Le ripercussioni sul listino e il contesto di borsa

La chiusura della vicenda, che segue l'iter di indagini e accertamenti tipico di questi casi, permette di archiviare un elemento di disturbo. Gli investitori, che in situazioni analoghe tendono a scontare il rischio di procedimenti giudiziari prolungati e di possibili sanzioni, possono ora concentrarsi sulla valutazione della società in base alle sue prospettive commerciali e alla sua solidità patrimoniale. Sul mercato, intanto, il Ftse Mib tentava di riconquistare quota 44 mila punti, in un quadro più generale che vede i futures statunitensi in rialzo mentre si attende la politica monetaria della Bce e il nuovo ciclo economico sotto la presidenza di Trump.

Il significato operativo per il gruppo

Oltre all'impatto psicologico, la definizione della vertenza ha un concreto effetto liberatorio per la governance.
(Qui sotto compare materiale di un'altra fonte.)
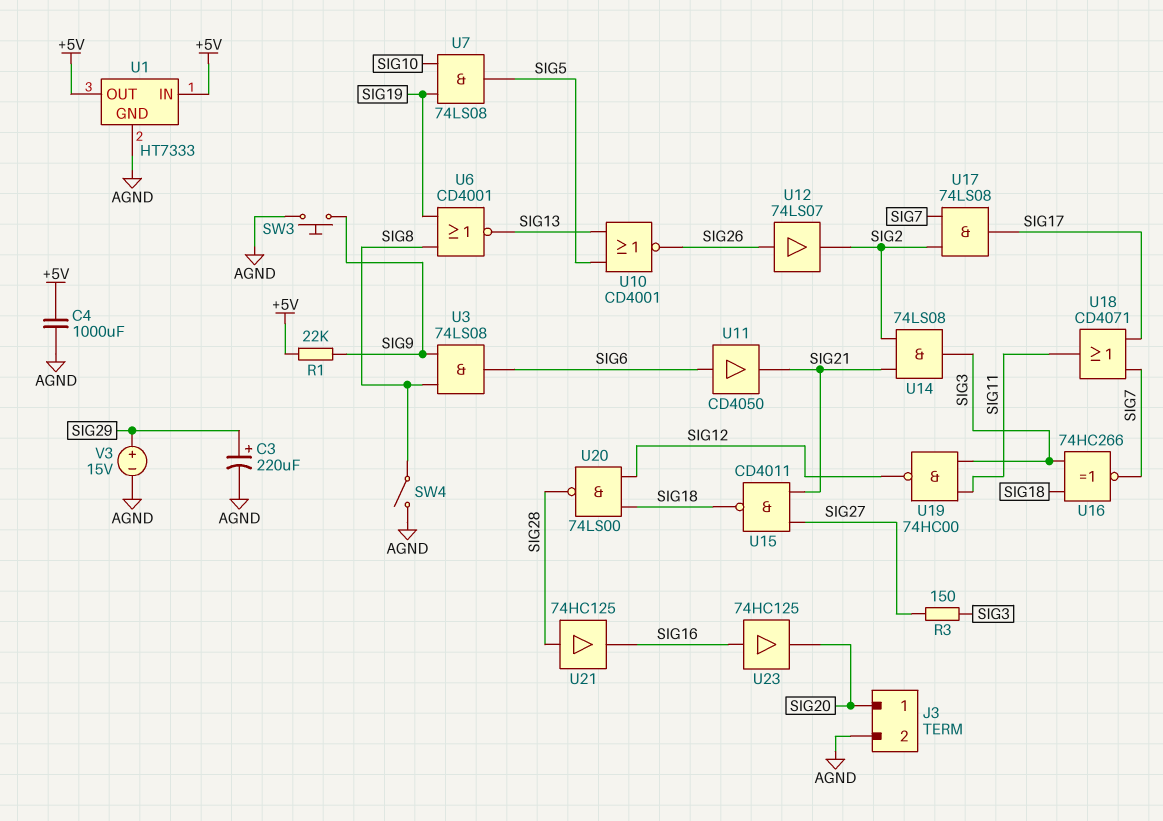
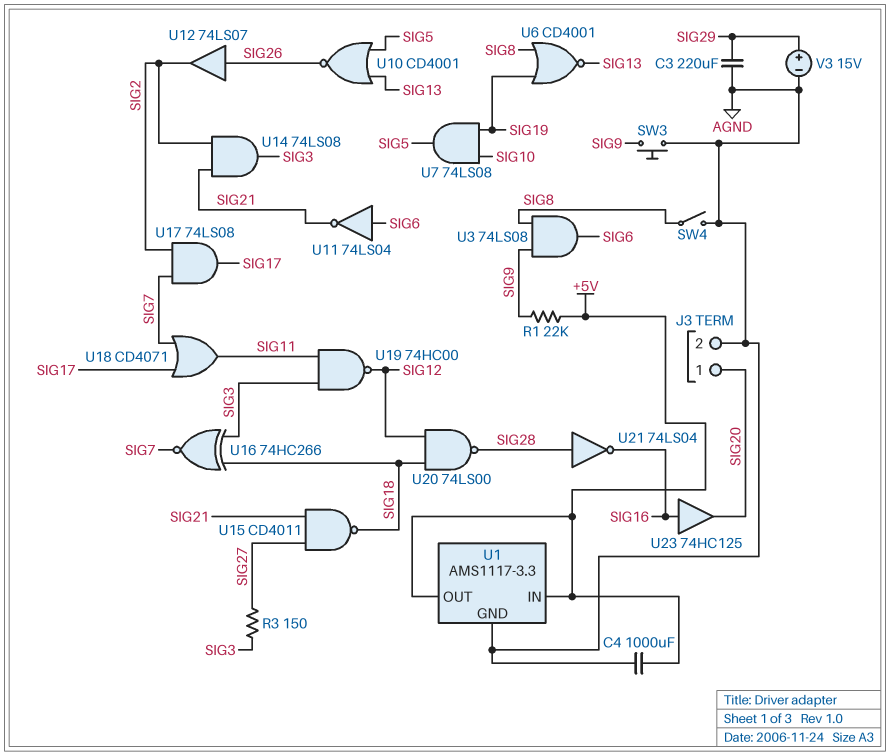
C3: 220uF (plus SIG29, minus AGND) -> 220uF (AGND, SIG29)
U1: HT7333 -> AMS1117-3.3
U11: buffer CD4050 (in SIG6, out SIG21) -> NOT 74LS04 (in SIG6, out SIG21)
U21: buffer 74HC125 (in SIG28, out SIG16) -> NOT 74LS04 (in SIG28, out SIG16)

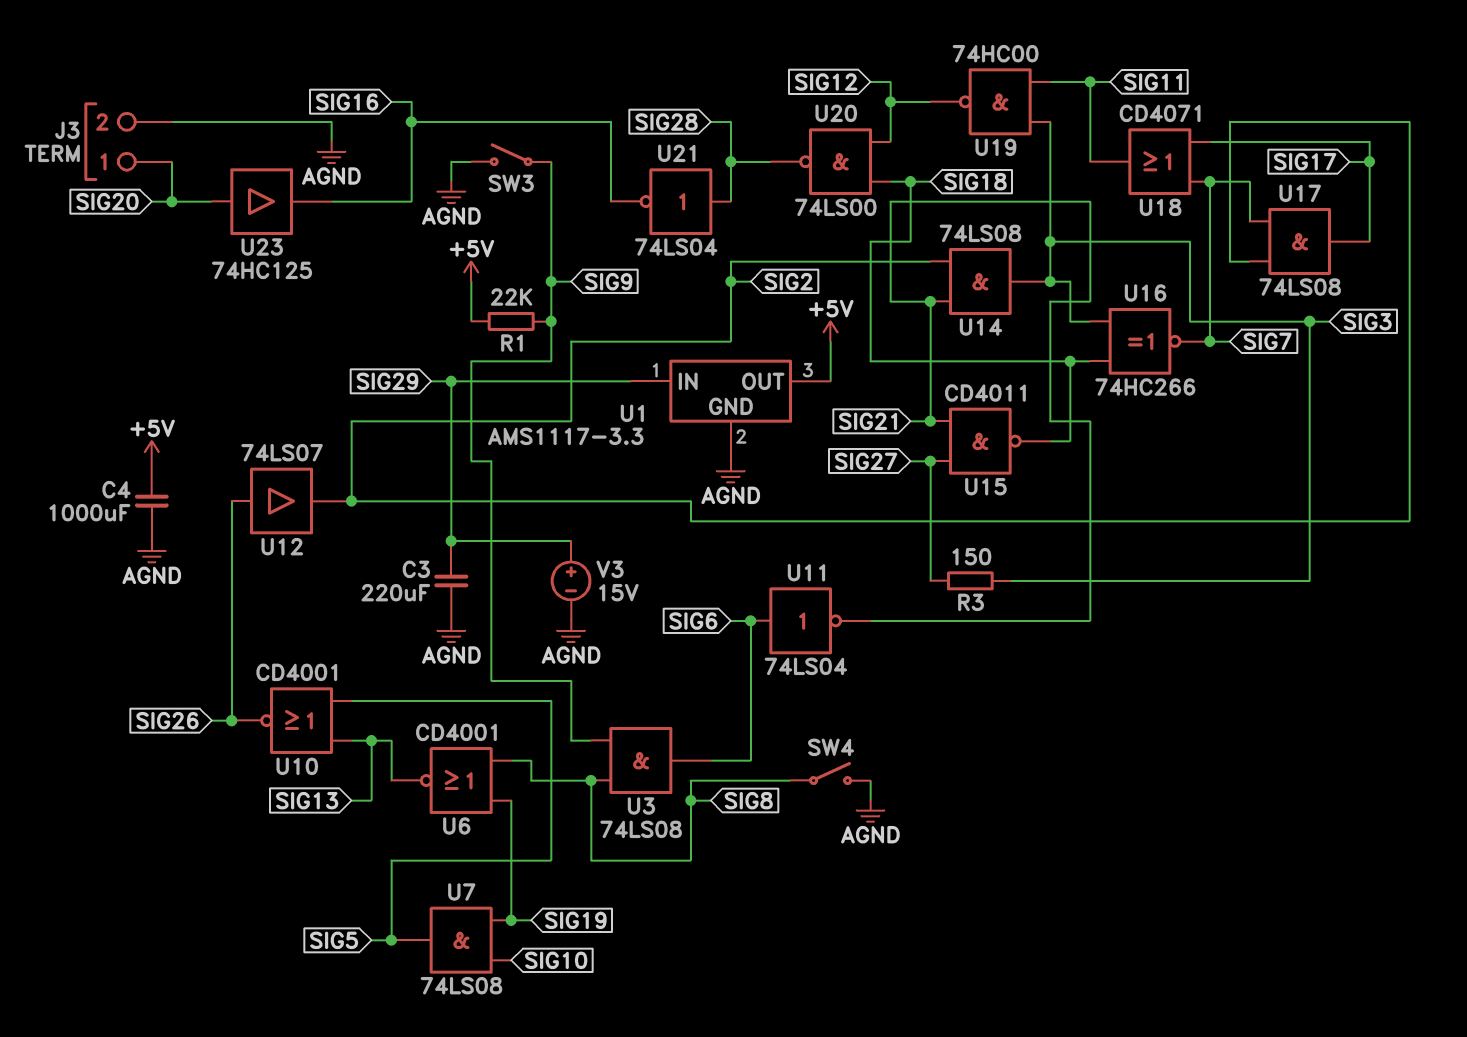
SW3: button (AGND, SIG9) -> switch (AGND, SIG9)
U1 pin IN: +5V -> SIG29
U23: buffer 74HC125 (in SIG16, out SIG20) -> buffer 74HC125 (in SIG20, out SIG16)

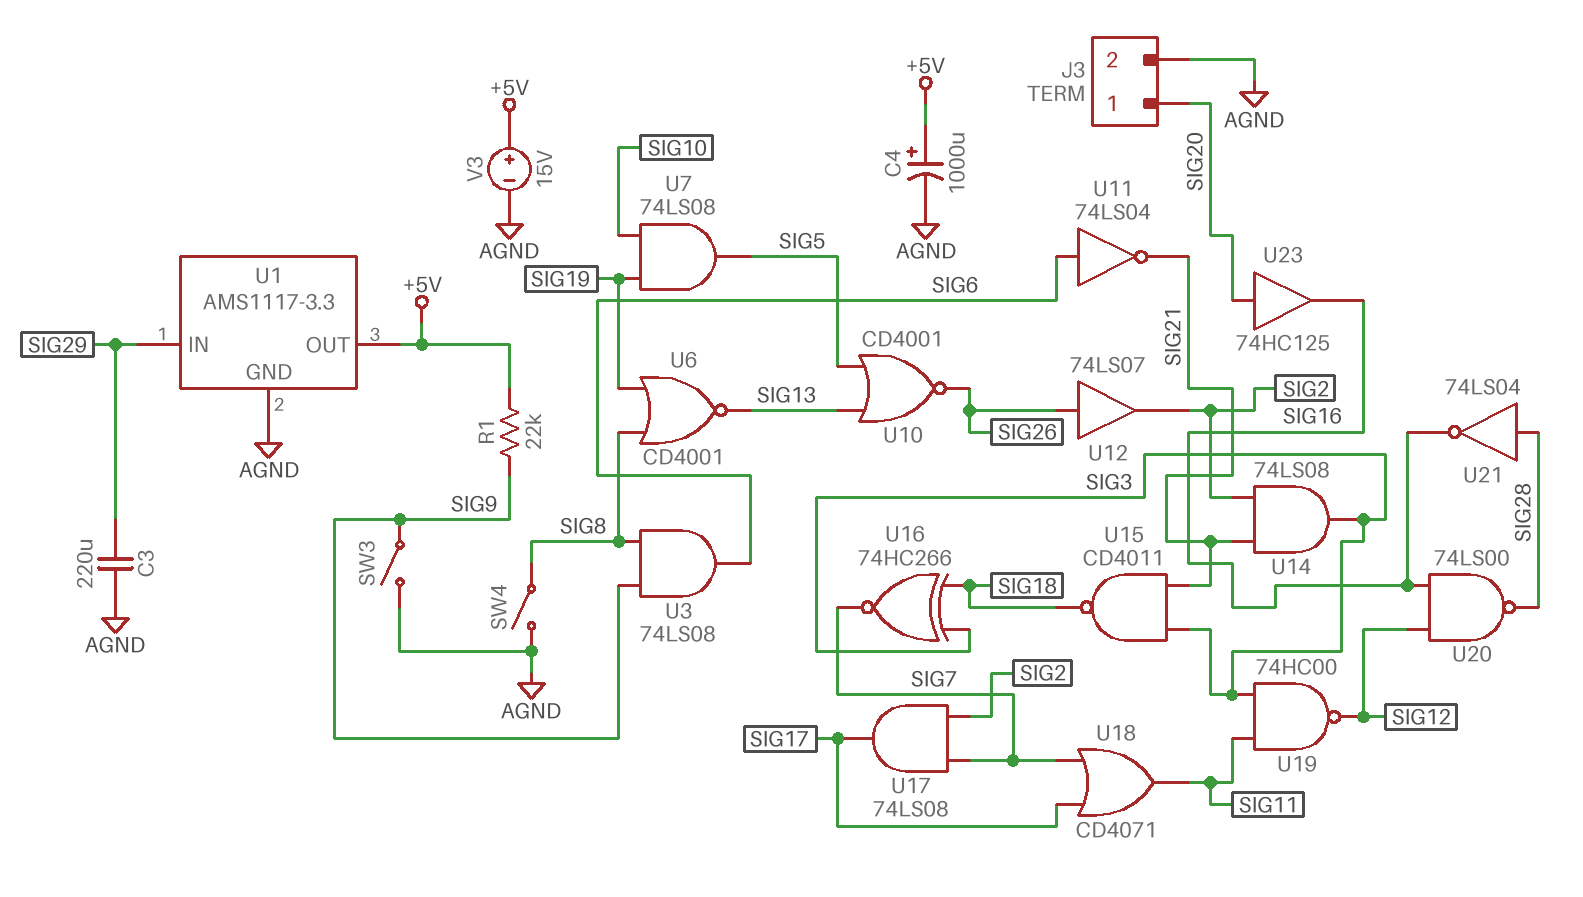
C4: 1000uF (+5V, AGND) -> 1000uF (plus +5V, minus AGND)
R3: 150 (SIG3, SIG27) -> none
U15: NAND CD4011 (in SIG21, in SIG27, out SIG18) -> NAND CD4011 (in SIG3, in SIG21, out SIG18)
U20: NAND 74LS00 (in SIG12, in SIG18, out SIG28) -> NAND 74LS00 (in SIG12, in SIG16, out SIG28)
V3: 15V (plus SIG29, minus AGND) -> 15V (plus +5V, minus AGND)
L'eliminazione di un'incertezza di tale portata, infatti, non solo migliora il profilo di rischio dell'investimento ma consente anche alla società di programmare le proprie strategie senza il condizionamento di un procedimento pendente, il cui esito avrebbe potuto riservare sorprese. Si tratta di un passaggio, questo, che riporta in primo piano la conduzione industriale dell'azienda, la sua capacità di generare reddito e i piani di crescita internazionale, aspetti che costituiscono il vero motore della creazione di valore nel lungo termine.